The Issuer, the Initial Guarantors and the Representatives are parties to that certain Purchase Agreement, dated August 10, 2021 (the “Purchase Agreement”), which provides for the sale by the Issuer to the Initial Purchasers of $700,000,000 aggregate principal amount of 3.600% Senior Secured Notes due 2060 (the “New 2060 Notes”) and $1,300,000,000 aggregate principal amount of 3.400% Senior Secured Notes due 2052 (the “2052 Notes” and, together with the New 2060 Notes, the “Notes”). The Issuer previously issued $1,000,000,000 aggregate principal amount of its 3.600% Senior Secured Notes due 2060 (the “Existing 2060 Notes” and collectively with the New 2060 Notes, the “2060 Notes”) and the New 2060 Notes constitute an offering of “Additional Notes” (as such term is defined in the Base Indenture (as defined below) and the Seventeenth Supplemental Indenture (as defined below)).

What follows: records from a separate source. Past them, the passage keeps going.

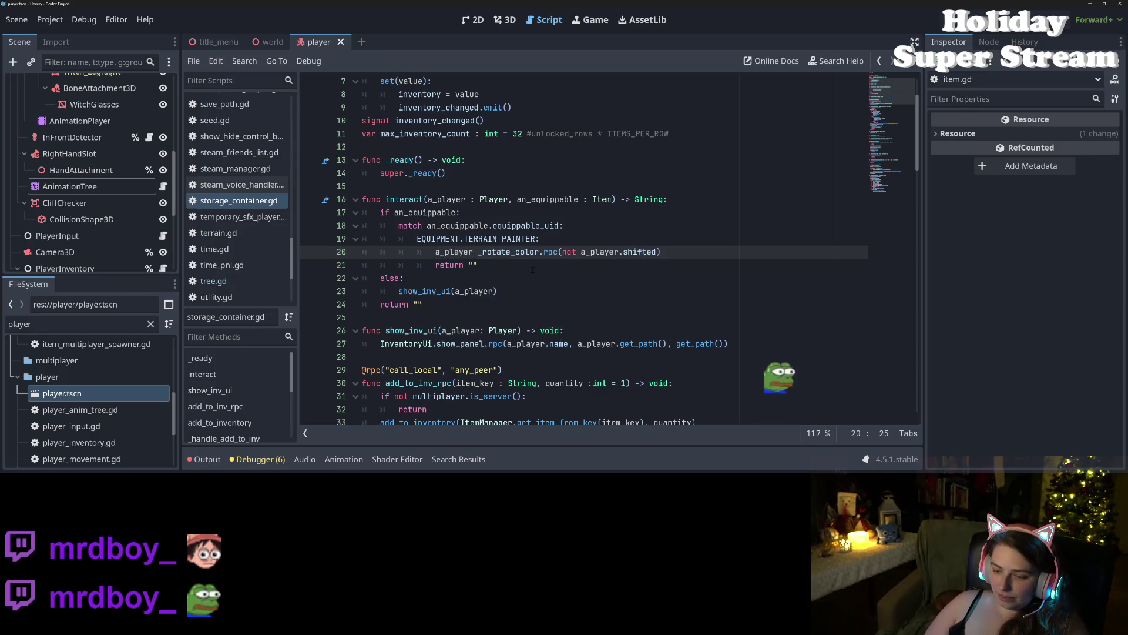
text(.an)
key(Return)
text(.ac)
key(Return)
text(.con)
key(Return)
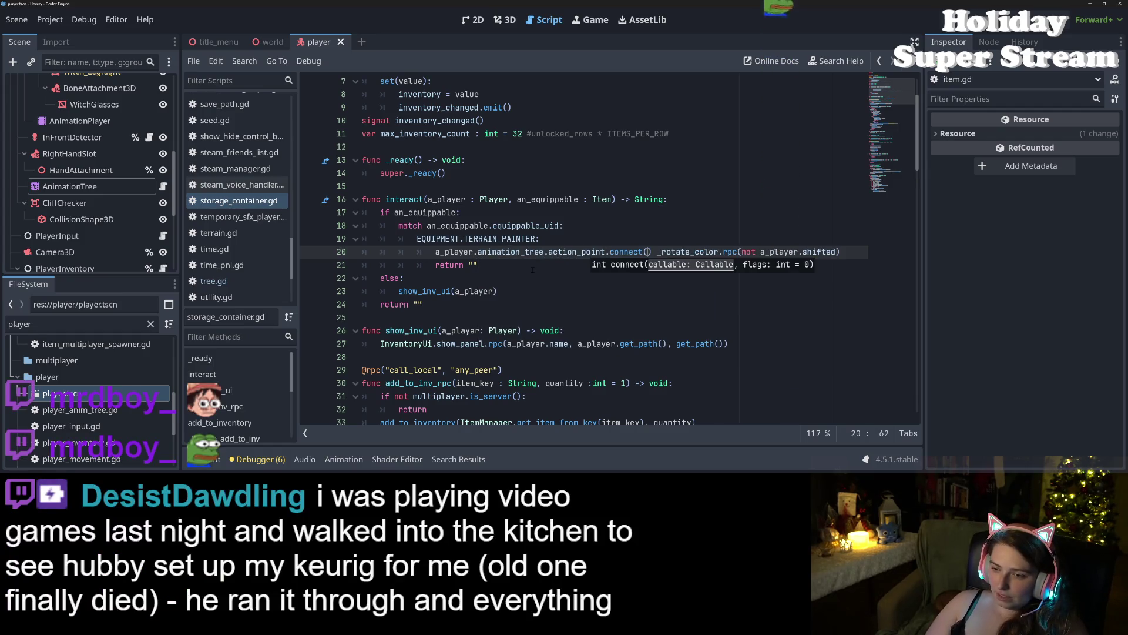
key(Delete)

The Notes will be issued under that certain Indenture dated as of April 9, 2020 (the “Base Indenture”), among the Issuer, Parent and Deutsche Bank Trust Company Americas, as trustee (the “Trustee”), as supplemented with respect to the Issuer’s (a) 2060 Notes by the Seventeenth Supplemental Indenture, dated as of October 28, 2020 (the “Seventeenth Supplemental Indenture”), and the Twentieth Supplemental Indenture, dated as of the date hereof (the “Twentieth Supplemental Indenture”) and (b) 2052 Notes by the Nineteenth Supplemental Indenture, dated as of the date hereof (the “Nineteenth Supplemental Indenture” and, together with the Seventeenth Supplemental Indenture and the Twentieth Supplemental Indenture, the “Supplemental Indentures”) in each case among the Issuer, the Initial Guarantors and the Trustee (the Base Indenture, together with the Supplemental Indentures, the “Indenture”). The Initial Guarantors will, jointly and severally, fully and unconditionally guarantee on a senior secured basis (other than Sprint Corporation, a Delaware corporation, Sprint Communications, Inc. and Sprint Capital Corporation, which will guarantee on a senior unsecured basis) the obligations of the Issuer, including the due and punctual payment of interest on the Notes (the “Notes Guarantees”). The term “Securities” shall mean the Notes and the Notes Guarantees.
As an inducement to the Initial Purchasers to enter into the Purchase Agreement, the Issuer and the Initial Guarantors have agreed to provide to the Initial Purchasers and their direct and indirect transferees the registration rights set forth in this Agreement. The execution and delivery of this Agreement is a condition to the closing under the Purchase Agreement.